Dann Corbit wrote:I just completed calculation using mm of Elo for junkbase (more than 10 million games, of which more than 9.5 million had recognizable termination).
It used 1 GB of RAM and took several hours.
The cost of parsing the PGN file should be linear in the file size. The cost of computation is not related to the number of games, only to the number of players.
The memory requirement of bayeselo is quadratic in the number of players, and the computation time is cubic in the number of players.
I can't use locks because I use third-party software (cutechess-cli) which writes the pgns without locks.
Howver now that I have separate files for each processor all problems are solved. For the first time I got 40k games with no loss !
I failed to notice this problem because it rarely happens for tcs larger than 40/30 sec.
Daniel
Daniel Shawul wrote:I can't use locks because I use third-party software (cutechess-cli) which writes the pgns without locks.
Howver now that I have separate files for each processor all problems are solved. For the first time I got 40k games with no loss !
I failed to notice this problem because it rarely happens for tcs larger than 40/30 sec.
Daniel
The question to answer is "what is the probability that any two games will end at exactly the same time, so that you get two different instances of the thing trying to open the same file and write to it at the same time?" The answer is, the more games you play in parallel, the greater the probability. The faster the games, the greater the probability.

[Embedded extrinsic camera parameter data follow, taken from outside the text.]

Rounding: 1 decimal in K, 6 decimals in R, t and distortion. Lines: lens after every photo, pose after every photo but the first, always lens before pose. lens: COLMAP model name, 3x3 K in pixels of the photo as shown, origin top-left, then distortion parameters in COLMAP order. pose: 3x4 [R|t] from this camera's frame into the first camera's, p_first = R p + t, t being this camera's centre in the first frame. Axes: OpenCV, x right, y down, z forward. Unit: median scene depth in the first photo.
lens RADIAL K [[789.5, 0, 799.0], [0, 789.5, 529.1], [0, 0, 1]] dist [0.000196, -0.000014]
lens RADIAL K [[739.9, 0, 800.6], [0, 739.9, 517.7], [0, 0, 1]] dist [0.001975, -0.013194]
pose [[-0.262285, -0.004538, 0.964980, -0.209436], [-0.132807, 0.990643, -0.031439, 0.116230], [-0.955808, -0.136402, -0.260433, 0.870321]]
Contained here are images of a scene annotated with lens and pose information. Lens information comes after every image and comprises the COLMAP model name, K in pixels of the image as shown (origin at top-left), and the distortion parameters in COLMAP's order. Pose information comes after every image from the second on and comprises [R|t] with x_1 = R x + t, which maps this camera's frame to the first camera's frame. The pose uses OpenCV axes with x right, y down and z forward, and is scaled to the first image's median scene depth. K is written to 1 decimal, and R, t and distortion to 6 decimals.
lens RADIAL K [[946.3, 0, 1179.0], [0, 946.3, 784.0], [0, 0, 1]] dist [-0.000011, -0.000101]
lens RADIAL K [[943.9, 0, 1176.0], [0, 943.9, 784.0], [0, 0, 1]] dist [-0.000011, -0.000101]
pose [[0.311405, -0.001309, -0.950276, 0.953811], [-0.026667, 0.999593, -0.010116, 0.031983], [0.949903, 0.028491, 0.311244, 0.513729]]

I originally had a similar problem since I can produce 100K games an hour at reasonable time controls, and 1M games an hour at ultra-fast times. I would almost never get exactly the right number of games reported by BayesElo until I solved that.
Dann Corbit wrote:I just completed calculation using mm of Elo for junkbase (more than 10 million games, of which more than 9.5 million had recognizable termination).
It used 1 GB of RAM and took several hours.
The cost of parsing the PGN file should be linear in the file size. The cost of computation is not related to the number of games, only to the number of players.
The memory requirement of bayeselo is quadratic in the number of players, and the computation time is cubic in the number of players.
Rémi
That is one of the reasons I can handle 1M games in 30 seconds. Most of the time is spent reading the PGN. I typically have a dozen or two different "players" (mainly different versions of Crafty against the standard gauntlet list) so that the computational time is pretty minimal overall. In fact, it will run much faster, but I access the PGN thru NFS which is not so fast. I could run on the I/O node (which I have at times) and it is blazingly fast since the disks are speedy and there is no network delay.
Daniel Shawul wrote:I can't use locks because I use third-party software (cutechess-cli) which writes the pgns without locks.
Howver now that I have separate files for each processor all problems are solved. For the first time I got 40k games with no loss !
I failed to notice this problem because it rarely happens for tcs larger than 40/30 sec.
Daniel
The question to answer is "what is the probability that any two games will end at exactly the same time, so that you get two different instances of the thing trying to open the same file and write to it at the same time?" The answer is, the more games you play in parallel, the greater the probability. The faster the games, the greater the probability.
I originally had a similar problem since I can produce 100K games an hour at reasonable time controls, and 1M games an hour at ultra-fast times. I would almost never get exactly the right number of games reported by BayesElo until I solved that.
I use my own tester which will manage many games simultaneously on a single machine. I don't have any issues because it's single threaded and use libev, an event library.
Of course this is not scalable but I think the limitations are pretty minor - I can set up 48 simultaneous games for instance on my quad and it will play the same number of games per minute as if I set 4.
My tester won't work on a cluster (unless of course I use rsh or ssh) to make the connections, but then the communication between programs and testers are over the network. I'm sure all of this would work fine if the network was fast and reliable and I was not asking for 50 games a second.
From my experiance it doesnt have a limit. However I run it from wine under linux and don't give it a PGN but instead feed it a pgn via stdin via pipe |
jshriver wrote:From my experiance it doesnt have a limit. However I run it from wine under linux and don't give it a PGN but instead feed it a pgn via stdin via pipe |
Why not download the source, compile, and run it directly without wine? I use it all the time myself and it has compiled cleanly on all sorts of linux distros including our specialized cluster (ROCKS) version.